The Religious Literacy Programme at Goldsmiths, University of London, has argued that clarity about the teaching of religion and belief is highly pressing because billions of people around the world are religious, despite the assumptions of secularity, globalization and migration put us all in to daily encounter with the full plurality of religion and belief in our personal and professional lives, yet many European societies have largely lost the ability to talk well about religion and belief (see for example Dinham 2012).
This is also important because, at the same time, the religion and belief landscape has changed significantly, both in terms of demographics and what and how people believe. For example, recent research reveals that whilst formal, dogmatic forms of religion may be in decline, more fluid, informal forms are thriving (See Woodhead. L & Catto, R 2012) and data suggests the real, lived, religious landscape has changed dramatically over the last few decades and continues to do so, precisely while the capacity to talk well about it has declined most. The current school RE settlement encapsulates and reflects this dilemma, having been reached at the beginning of the period in which religious literacy has declined.

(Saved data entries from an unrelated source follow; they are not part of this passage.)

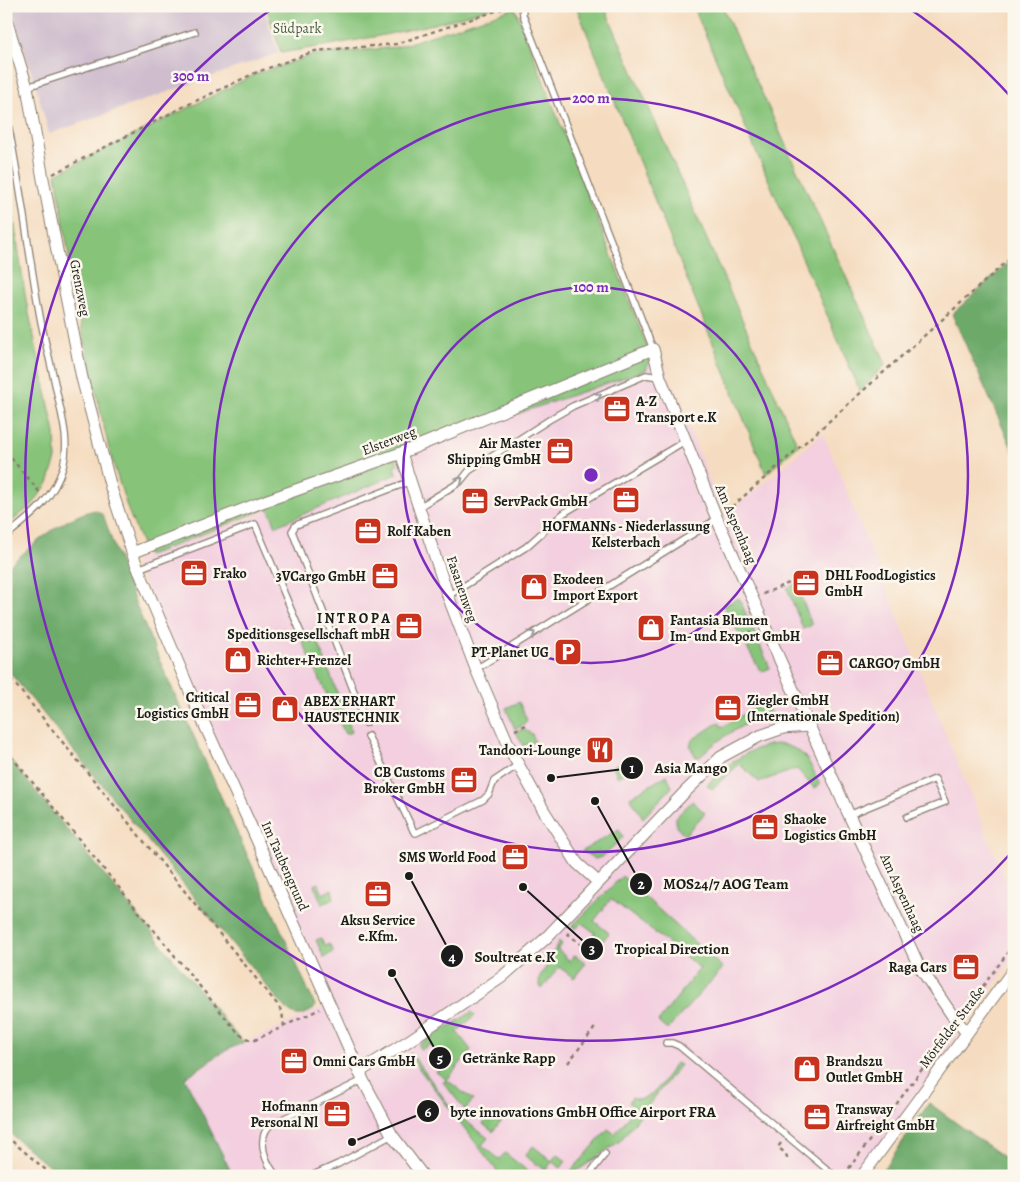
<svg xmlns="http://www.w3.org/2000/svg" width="1020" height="1182" viewBox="0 0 1020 1182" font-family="Alegreya,serif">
	<rect width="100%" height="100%" fill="#fbf7ec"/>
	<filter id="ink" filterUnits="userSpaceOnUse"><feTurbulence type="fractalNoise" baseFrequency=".02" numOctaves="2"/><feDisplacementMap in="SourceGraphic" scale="10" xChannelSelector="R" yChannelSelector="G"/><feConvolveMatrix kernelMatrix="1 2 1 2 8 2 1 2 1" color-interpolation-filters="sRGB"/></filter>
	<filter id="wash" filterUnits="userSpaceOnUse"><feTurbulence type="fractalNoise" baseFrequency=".0096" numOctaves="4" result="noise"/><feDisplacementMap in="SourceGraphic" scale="20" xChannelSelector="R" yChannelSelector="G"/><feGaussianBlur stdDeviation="1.12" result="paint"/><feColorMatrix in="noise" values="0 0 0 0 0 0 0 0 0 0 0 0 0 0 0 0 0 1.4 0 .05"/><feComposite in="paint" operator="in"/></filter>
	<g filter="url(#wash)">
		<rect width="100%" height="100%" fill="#f5dcc0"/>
		<path fill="#f3cfdf" d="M 662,359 L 724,517 L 823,433 L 1014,902 L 1014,956 L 859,1176 L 233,1176 L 185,1078 L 223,1052 L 330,1004 L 135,561 Z"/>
		<path fill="#cfbdce" d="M 10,6 L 263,6 L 278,53 L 49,134 L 36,86 Z"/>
		<g fill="#87c47a" stroke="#52704b">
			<path d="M 266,6 L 495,6 C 425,30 353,41 281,53 Z"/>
			<path d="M 576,6 L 604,6 L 798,446 L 766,474 Z"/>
			<path d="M 693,6 L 722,6 L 886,364 L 860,391 Z"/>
			<path d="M 515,8 L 648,349 L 651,358 L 646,370 L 458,434 L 396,458 L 398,465 L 394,467 L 397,474 L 276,526 L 268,508 L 147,556 L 128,510 L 110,453 L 77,308 L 56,174 L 256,74 L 314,55 L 397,47 Z"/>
			<path d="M 6,167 L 26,300 L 55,433 L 56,459 L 48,483 L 33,504 L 6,526 Z"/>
			<path d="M 796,584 L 812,625 L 803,629 L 787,588 Z"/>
			<path d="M 739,598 L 770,668 L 761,672 L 723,606 Z"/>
			<path d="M 315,634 L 352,732 L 345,734 L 302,641 Z"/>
			<path d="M 519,702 L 527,720 L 522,726 L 515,729 L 506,708 Z"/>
			<path d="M 764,702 L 770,712 C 745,724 720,736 700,757 L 696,757 L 690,746 L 692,740 L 719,722 L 722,727 Z"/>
			<path d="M 523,729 L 532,734 L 535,742 L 523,746 L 516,732 Z"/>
			<path d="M 778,744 C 806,748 809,762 820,785 L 814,788 L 797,769 L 759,782 L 739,764 L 712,789 L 707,785 C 725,766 751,745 778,744 Z"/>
			<path d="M 625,759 L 633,768 L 618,777 L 613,766 Z"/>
			<path d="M 667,775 L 672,787 L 643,818 L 630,797 Z"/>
			<path d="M 692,801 L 705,813 L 685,835 L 676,827 L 676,817 Z"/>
			<path d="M 619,829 L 623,837 L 602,857 L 595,859 L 582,851 Z"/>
			<path d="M 622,876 L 723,968 L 667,1030 L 658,1022 L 700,968 L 611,899 L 594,921 L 609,933 L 597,948 L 589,940 L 595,933 L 582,923 L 576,929 L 572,926 Z"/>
			<path d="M 318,883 L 323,894 L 332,889 L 334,899 L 322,904 L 314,885 Z"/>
			<path d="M 321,938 L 325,946 L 329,944 L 334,951 L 324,958 L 316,940 Z"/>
			<path d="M 559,941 L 562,944 L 558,950 L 570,961 L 575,955 L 586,963 L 574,978 L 559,967 L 542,989 L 539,984 L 540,977 L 549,962 Z"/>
			<path d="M 472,1012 L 475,1015 L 457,1032 L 471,1050 L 447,1080 L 473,1100 L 465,1110 L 443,1082 L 447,1080 L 436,1072 L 445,1066 L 430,1044 L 421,1050 L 419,1045 Z"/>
			<path d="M 411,1053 L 454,1112 L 488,1138 L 482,1145 L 499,1159 L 505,1153 L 534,1176 L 501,1176 L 417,1066 L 409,1054 Z"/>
			<path d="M 676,1063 L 680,1065 L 620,1141 L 570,1176 L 566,1176 L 582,1159 L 608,1129 L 615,1134 L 635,1108 L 629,1103 L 632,1097 C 651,1107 666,1076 676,1063 Z"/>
			<path d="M 491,1114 L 501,1121 L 493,1132 L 483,1124 Z"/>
			<path d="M 533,1146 L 552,1161 L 557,1154 L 566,1161 L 561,1168 L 552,1162 L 547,1169 L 544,1169 L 525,1156 Z"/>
		</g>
		<g fill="#6daa6a" stroke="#446343">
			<path d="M 1014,258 L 1014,453 L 952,314 Z"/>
			<path d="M 95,510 L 101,513 L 104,517 C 130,598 166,675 201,752 C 239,837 277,921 315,1005 L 314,1009 C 301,1017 295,1018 284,1007 L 6,668 L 6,568 C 33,546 60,518 95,510 Z"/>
			<path d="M 6,755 L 237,1036 L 244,1042 L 223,1052 L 185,1078 L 233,1176 L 60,1176 L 6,1130 Z"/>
			<path d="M 929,1103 L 1014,1165 L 1014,1176 L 879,1176 Z"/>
		</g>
	</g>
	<g filter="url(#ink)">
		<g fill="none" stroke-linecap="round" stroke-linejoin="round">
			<defs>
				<g id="service">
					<path d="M 522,6 L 523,15 L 653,349"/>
					<path d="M 27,87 L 195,32"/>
					<path d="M 6,114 C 21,183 28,253 41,322 C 46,346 52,369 57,393 C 62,417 70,442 63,467 C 53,500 31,516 6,536"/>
					<path d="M 419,507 L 460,482 L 469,471 L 552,418 L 573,406 L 646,375 L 660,377"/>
					<path d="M 138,569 L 255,524 L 301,633"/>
					<path d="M 448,596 L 526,547 L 564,513 L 685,441"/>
					<path d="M 476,669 L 717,519"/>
					<path d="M 366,723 L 292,531 L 296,525 L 411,481"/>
					<path d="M 368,736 L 414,832 L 416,833 L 483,800 L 489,794 L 494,781 L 518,765"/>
					<path d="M 849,815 L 935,779 L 945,802 L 907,817"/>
					<path d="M 666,1043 L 672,1043 L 679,1046 L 835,1176"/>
					<path d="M 277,1176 C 265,1163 256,1139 270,1125 L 363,1080"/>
					<path d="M 311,1176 L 338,1164 L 392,1135"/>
					<path d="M 588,1176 L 605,1154"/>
				</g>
				<g id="minor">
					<path d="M 6,19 L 27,87 L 43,179 L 82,378 L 111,488 L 135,561 L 197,708 L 253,831 L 363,1080 L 392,1135 L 423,1176"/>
					<path d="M 401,453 L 448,596 L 476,669 L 513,755 L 544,811 L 577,863 L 598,882"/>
					<path d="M 132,553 L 265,501 L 401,453 L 653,349 L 660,377 L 717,519 L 849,815 L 919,966 L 952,1015 L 967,1033"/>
					<path d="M 359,1072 L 410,1040 L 502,977 L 545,939 L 683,794 L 721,757 L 760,736 L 783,728 L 808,726"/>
					<path d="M 862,1176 L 1014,969"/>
				</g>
			</defs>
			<use href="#service" stroke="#887c6e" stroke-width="8"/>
			<use href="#minor" stroke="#887c6e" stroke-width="13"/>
			<g stroke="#887c6e" stroke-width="2.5" stroke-dasharray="4 4" stroke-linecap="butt">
				<path d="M 53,174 L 179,109 L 255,73 L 315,51 L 396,44 L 511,6"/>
				<path d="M 6,452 L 41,494"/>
				<path d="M 726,512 L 835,416 L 1014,255"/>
				<path d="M 763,594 L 794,581"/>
				<path d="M 741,638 L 753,630"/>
				<path d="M 6,673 L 277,1004 L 282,1012 L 284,1026"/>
				<path d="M 515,730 L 526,725"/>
				<path d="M 6,750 L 239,1034 L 250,1040 L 255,1040 L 320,1009"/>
				<path d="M 567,933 L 597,958"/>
				<path d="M 964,1012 L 1014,944"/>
				<path d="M 568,1063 L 597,1025"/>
				<path d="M 6,1136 L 53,1176"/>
				<path d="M 781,1143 L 778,1147 L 786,1154 L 788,1161"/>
				<path d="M 753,1175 L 754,1176"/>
				<path d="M 844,1175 L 951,1030"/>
			</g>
			<use href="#service" stroke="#fff" stroke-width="5.5"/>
			<use href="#minor" stroke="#fff" stroke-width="11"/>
		</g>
		<defs><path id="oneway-chevron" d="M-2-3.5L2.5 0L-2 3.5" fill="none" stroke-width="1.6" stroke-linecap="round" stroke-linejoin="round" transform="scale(1.25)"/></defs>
		<g stroke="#999">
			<use href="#oneway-chevron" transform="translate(598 396) rotate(-23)"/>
			<use href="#oneway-chevron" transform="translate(460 480) rotate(-41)"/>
			<use href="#oneway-chevron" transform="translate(532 634) rotate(-32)"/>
		</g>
	</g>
	<g fill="none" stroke="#7b2cbf" stroke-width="2.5">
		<circle cx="591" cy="475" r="188"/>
		<circle cx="591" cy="475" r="377"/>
		<path d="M1011 853A565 565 0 1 1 275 7M907 7A565 565 0 0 1 1011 97"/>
	</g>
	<defs>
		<symbol id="office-square" viewBox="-11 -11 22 22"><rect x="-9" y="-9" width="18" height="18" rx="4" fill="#c8321e" stroke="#fbf7ec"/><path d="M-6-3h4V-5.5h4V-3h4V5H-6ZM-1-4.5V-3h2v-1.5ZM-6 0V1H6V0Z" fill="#fff"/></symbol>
		<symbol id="shop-square" viewBox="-11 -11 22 22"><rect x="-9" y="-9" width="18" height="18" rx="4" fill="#c8321e" stroke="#fbf7ec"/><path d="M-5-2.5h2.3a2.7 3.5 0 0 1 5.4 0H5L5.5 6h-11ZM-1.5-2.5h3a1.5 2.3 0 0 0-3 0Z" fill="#fff"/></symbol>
		<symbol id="parking-square" viewBox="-11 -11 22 22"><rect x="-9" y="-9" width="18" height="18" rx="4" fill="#c8321e" stroke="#fbf7ec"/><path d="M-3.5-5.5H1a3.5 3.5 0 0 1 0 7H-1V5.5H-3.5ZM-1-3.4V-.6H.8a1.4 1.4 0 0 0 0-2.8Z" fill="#fff"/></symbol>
		<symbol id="restaurant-square" viewBox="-11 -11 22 22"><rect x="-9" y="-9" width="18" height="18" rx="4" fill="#c8321e" stroke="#fbf7ec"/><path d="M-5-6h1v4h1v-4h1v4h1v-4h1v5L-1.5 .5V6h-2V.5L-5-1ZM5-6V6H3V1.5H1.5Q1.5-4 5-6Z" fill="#fff"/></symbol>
	</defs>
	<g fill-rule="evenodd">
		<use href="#office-square" x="601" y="393" width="32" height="32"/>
		<use href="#office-square" x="544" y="435" width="32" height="32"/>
		<use href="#office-square" x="610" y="484" width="32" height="32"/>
		<use href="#office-square" x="459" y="485" width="32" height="32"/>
		<use href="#office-square" x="352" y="515" width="32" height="32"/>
		<use href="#office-square" x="178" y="557" width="32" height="32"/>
		<use href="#office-square" x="369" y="560" width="32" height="32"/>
		<use href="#office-square" x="790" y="567" width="32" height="32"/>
		<use href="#shop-square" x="518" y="571" width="32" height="32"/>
		<use href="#office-square" x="393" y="610" width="32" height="32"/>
		<use href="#shop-square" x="635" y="612" width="32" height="32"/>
		<use href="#parking-square" x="552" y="636" width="32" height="32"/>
		<use href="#shop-square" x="222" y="644" width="32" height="32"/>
		<use href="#office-square" x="814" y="647" width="32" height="32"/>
		<use href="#office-square" x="232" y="689" width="32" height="32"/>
		<use href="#office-square" x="712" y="692" width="32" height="32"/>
		<use href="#shop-square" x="269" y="693" width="32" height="32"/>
		<use href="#restaurant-square" x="584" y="734" width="32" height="32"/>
		<use href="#office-square" x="448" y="764" width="32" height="32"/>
		<use href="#office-square" x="749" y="811" width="32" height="32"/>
		<use href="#office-square" x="499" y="841" width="32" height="32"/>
		<use href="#office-square" x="362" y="878" width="32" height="32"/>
		<use href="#office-square" x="950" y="951" width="32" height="32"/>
		<use href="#office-square" x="278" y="1045" width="32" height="32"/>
		<use href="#shop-square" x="791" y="1053" width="32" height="32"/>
		<use href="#office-square" x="321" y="1098" width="32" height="32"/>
		<use href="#office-square" x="801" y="1101" width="32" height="32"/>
	</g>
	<g text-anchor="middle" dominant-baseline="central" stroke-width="5" stroke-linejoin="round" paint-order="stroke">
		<g font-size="14" fill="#475f42" stroke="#fbf7ec">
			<text x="297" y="28">Südpark</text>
		</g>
		<g font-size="14" fill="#1c1c1c" stroke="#fbf7ec">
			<text transform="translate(80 288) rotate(79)">Grenzweg</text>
			<text transform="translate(389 441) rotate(-21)">Elsterweg</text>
			<text transform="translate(736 524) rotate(67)">Am Aspenhaag</text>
			<text transform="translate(462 589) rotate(71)">Fasanenweg</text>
			<text transform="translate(285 866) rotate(66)">Im Taubengrund</text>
			<text transform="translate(902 893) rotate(65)">Am Aspenhaag</text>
			<text transform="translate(952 1027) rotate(-53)">Mörfelder Straße</text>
		</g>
		<g font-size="14" font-weight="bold" fill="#1c1c1c" stroke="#fbf7ec" text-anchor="start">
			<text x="636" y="401">A-Z<tspan x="636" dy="16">Transport e.K</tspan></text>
			<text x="541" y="443" text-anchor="end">Air Master<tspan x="541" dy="16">Shipping GmbH</tspan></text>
			<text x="494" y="501">ServPack GmbH</text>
			<text x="626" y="526" text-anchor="middle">HOFMANNs - Niederlassung<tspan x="626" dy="16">Kelsterbach</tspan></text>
			<text x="387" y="531">Rolf Kaben</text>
			<text x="213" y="573">Frako</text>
			<text x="825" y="575">DHL FoodLogistics<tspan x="825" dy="16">GmbH</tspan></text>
			<text x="366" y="576" text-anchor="end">3VCargo GmbH</text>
			<text x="553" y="579">Exodeen<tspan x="553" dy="16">Import Export</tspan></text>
			<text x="390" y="618" text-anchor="end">I N T R O P A<tspan x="390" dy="16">Speditionsgesellschaft mbH</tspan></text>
			<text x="670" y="620">Fantasia Blumen<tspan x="670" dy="16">Im- und Export GmbH</tspan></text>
			<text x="549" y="652" text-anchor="end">PT-Planet UG</text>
			<text x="257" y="660">Richter+Frenzel</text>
			<text x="849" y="663">CARGO7 GmbH</text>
			<text x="229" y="697" text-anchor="end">Critical<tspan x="229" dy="16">Logistics GmbH</tspan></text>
			<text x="747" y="700">Ziegler GmbH<tspan x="747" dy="16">(Internationale Spedition)</tspan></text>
			<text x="304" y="701">ABEX ERHART<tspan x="304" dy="16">HAUSTECHNIK</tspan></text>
			<text x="581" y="750" text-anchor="end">Tandoori-Lounge</text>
			<text x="445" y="772" text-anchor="end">CB Customs<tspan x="445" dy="16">Broker GmbH</tspan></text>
			<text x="784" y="819">Shaoke<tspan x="784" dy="16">Logistics GmbH</tspan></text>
			<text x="496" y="857" text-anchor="end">SMS World Food</text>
			<text x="378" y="920" text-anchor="middle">Aksu Service<tspan x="378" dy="16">e.Kfm.</tspan></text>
			<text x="947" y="967" text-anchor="end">Raga Cars</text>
			<text x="313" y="1061">Omni Cars GmbH</text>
			<text x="826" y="1061">Brands2u<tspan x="826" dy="16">Outlet GmbH</tspan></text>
			<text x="318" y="1106" text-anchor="end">Hofmann<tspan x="318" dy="16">Personal Nl</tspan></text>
			<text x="836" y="1109">Transway<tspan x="836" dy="16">Airfreight GmbH</tspan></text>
		</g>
	</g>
	<circle cx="591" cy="475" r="8" fill="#7b2cbf" stroke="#fbf7ec" stroke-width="2.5"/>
	<g font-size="15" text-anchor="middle" font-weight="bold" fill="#7b2cbf" stroke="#fbf7ec" stroke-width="5" stroke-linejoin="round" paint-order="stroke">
		<text x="191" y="81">300 m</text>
		<text x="591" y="103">200 m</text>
		<text x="591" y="292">100 m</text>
	</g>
	<path fill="none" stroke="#1c1c1c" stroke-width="2" d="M551 778L632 768M595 801L641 884M523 887L592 949M409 876L452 956M392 973L440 1058M352 1142L428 1111"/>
	<g fill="#1c1c1c" stroke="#fbf7ec" stroke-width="2">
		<circle cx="551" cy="778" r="5"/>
		<circle cx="595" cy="801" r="5"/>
		<circle cx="523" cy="887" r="5"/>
		<circle cx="409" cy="876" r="5"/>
		<circle cx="392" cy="973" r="5"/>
		<circle cx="352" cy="1142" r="5"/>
		<circle cx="632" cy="768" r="12"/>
		<circle cx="641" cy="884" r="12"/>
		<circle cx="592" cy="949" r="12"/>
		<circle cx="452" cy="956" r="12"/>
		<circle cx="440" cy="1058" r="12"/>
		<circle cx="428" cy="1111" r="12"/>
	</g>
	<g font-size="15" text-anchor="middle" font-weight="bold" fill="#fff">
		<text x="632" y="773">1</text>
		<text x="641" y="889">2</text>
		<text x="592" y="954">3</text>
		<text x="452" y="962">4</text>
		<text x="440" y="1063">5</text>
		<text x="428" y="1117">6</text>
	</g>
	<g font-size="15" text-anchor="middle" font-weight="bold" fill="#1c1c1c" stroke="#fbf7ec" stroke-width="5" stroke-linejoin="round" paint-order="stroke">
		<text x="691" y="773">Asia Mango</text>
		<text x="726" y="889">MOS24/7 AOG Team</text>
		<text x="672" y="954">Tropical Direction</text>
		<text x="515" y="962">Soultreat e.K</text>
		<text x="509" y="1063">Getränke Rapp</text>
		<text x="583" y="1117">byte innovations GmbH Office Airport FRA</text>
	</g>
	<rect width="1020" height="1182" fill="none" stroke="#fbf7ec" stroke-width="25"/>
</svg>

Schools can play a crucial role in shaping how young citizens engage with this lived diversity, in their own communities, future workplaces and wider contexts. They also represent a key level of intervention in addressing religious illiteracy in public life more widely.
Objectives and methods
The project’s primary objective is to critically engage with the on-going debate around the future of RE by providing a new evidence base informing a cycle of discursive engagement with protagonists in the field.
It aims to explore:
a) What pupils, teachers and parents think children need to know and learn about religion and belief and what that learning is for
b) What themes and issues around religion and belief emerge as of interest to pupils, teachers and parents
c) What knowledge and skills employers think school leavers need in order to be religiously literate employer/ees
d) The extent to which these perspectives reflect the current religion and belief landscape and are reflected in current educational policy
The project will examine these issues in the following stages:
1) Documentary analysis of current educational policy and of research data on the contemporary religion and belief landscape.
2) Field research in 20 secondary schools in England
3) Reflective analysis: A network of "influencers" will be invited to a new forum to explore and crystalise the challenges and opportunities around making RE 'real'.